So I have decided to cut the shiz and stop trying to be the blogger I thought people expected me to be and just start being me. If you’re a big fan of beauty and fashion don’t stress I’m not cutting it all together I’m just going to write about that when I’m actually interested in something regarding that. But I also want to talk more about stuff that can help you guys, trust me I’ve been through a lot of stuff and it would’ve been pretty cool if I had someone there, kind of like a big sister, who talked about real stuff and could just say “yo it’ll all be ok, just have a hot chocolate and chill for a sec alright”.

This has all been a bit of a mess but to sum it up simply, I want to be real, I want to stop sugar-coating everything and acting like my life’s something straight out of pinterest because it’s not and no ones is. I want to write and be excited to sit there for hours and pour everything into a post. It’s about time I start making my blog a place where I can come and enjoy writing again and you can all come and have a read and hopefully enjoy what I put out there. But am I going to stress about it? No because I know you’re all pretty cool gals and you’ve supported me for a year and a half so I don’t think you’ll be ditching me anytime soon.

--------

• **What this task involves**:
Translate this sentence from the blog post above into Spanish: "I want to write and be excited to sit there for hours and pour everything into a post."

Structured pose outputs
--------

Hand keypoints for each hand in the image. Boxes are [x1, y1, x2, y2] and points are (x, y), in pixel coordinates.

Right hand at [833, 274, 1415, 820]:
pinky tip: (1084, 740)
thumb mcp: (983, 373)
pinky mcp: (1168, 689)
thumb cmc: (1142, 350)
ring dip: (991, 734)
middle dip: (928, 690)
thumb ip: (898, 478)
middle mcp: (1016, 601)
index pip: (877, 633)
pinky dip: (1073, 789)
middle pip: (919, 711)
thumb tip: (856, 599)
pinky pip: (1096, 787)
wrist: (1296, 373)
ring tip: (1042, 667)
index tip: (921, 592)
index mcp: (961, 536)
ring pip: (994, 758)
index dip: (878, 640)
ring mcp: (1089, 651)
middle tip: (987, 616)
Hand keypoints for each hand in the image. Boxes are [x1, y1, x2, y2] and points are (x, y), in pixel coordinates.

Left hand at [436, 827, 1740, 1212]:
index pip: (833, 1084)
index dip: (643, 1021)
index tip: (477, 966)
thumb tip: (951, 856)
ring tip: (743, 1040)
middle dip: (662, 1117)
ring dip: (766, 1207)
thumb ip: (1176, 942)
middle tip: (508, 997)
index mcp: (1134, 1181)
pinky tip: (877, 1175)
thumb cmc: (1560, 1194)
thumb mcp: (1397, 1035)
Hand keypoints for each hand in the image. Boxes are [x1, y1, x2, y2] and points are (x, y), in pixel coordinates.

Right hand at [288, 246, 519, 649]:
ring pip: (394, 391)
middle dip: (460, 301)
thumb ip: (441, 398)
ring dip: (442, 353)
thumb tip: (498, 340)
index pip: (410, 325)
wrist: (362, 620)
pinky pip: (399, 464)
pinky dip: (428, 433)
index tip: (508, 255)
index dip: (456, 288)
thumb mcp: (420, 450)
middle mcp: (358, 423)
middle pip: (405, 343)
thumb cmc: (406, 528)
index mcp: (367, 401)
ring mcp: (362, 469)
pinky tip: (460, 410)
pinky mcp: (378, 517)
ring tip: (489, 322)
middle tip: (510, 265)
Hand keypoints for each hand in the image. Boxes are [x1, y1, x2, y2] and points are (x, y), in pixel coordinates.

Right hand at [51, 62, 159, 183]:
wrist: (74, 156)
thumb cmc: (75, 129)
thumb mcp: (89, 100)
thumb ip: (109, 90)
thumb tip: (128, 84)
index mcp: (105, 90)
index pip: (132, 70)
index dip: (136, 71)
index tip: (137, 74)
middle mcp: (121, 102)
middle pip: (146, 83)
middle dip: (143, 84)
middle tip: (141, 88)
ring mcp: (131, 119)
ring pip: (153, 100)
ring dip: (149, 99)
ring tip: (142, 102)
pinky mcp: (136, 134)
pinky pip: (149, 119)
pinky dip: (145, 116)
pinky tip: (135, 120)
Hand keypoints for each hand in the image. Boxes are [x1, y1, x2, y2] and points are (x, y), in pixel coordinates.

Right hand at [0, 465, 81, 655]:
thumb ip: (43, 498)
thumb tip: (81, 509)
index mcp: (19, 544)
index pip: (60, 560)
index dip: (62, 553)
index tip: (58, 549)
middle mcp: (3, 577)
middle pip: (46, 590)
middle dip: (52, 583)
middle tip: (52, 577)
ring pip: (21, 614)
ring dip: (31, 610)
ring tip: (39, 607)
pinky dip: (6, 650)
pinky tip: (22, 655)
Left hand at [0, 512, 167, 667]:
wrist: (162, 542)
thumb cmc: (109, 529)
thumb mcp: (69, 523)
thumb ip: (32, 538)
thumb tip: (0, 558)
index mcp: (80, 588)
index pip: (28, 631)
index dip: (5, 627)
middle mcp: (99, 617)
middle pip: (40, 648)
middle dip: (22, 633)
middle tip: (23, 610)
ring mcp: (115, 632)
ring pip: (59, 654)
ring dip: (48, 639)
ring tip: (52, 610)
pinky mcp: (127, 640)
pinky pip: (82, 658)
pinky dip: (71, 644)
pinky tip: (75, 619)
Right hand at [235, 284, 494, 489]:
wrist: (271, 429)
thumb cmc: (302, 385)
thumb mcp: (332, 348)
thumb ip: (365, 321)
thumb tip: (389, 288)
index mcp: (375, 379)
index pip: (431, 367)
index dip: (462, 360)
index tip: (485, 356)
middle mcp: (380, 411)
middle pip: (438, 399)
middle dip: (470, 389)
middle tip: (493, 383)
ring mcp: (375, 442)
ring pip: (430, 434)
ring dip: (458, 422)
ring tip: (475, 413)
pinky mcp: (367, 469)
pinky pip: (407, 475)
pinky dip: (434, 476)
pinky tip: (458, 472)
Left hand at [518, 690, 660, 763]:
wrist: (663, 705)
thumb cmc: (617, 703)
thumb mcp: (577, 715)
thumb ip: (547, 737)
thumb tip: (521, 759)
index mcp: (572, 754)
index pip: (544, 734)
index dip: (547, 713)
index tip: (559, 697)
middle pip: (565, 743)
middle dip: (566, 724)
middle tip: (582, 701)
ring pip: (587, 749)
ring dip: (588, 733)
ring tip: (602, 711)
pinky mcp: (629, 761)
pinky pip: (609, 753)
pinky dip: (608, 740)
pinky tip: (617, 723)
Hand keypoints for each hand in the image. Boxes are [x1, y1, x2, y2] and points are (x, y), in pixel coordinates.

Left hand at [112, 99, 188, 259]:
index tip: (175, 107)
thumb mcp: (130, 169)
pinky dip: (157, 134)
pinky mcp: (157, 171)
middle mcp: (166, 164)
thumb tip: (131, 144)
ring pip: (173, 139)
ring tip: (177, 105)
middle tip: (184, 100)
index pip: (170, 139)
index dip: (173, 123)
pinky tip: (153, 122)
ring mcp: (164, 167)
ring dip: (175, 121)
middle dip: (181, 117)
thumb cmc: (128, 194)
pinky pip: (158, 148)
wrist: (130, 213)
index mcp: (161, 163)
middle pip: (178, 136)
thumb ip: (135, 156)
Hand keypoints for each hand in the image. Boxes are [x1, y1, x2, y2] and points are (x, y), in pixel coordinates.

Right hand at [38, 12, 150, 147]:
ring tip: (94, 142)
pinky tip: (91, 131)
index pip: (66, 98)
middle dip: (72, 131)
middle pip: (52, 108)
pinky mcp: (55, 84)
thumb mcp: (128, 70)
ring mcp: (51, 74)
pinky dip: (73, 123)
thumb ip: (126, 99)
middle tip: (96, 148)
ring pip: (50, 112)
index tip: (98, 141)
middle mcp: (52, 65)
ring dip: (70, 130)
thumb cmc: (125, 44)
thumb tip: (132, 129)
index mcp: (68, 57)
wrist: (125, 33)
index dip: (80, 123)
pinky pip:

--------

• **Your response**:
Quiero escribir y sentir entusiasmo por sentarme ahí durante horas y volcarlo todo en una publicación.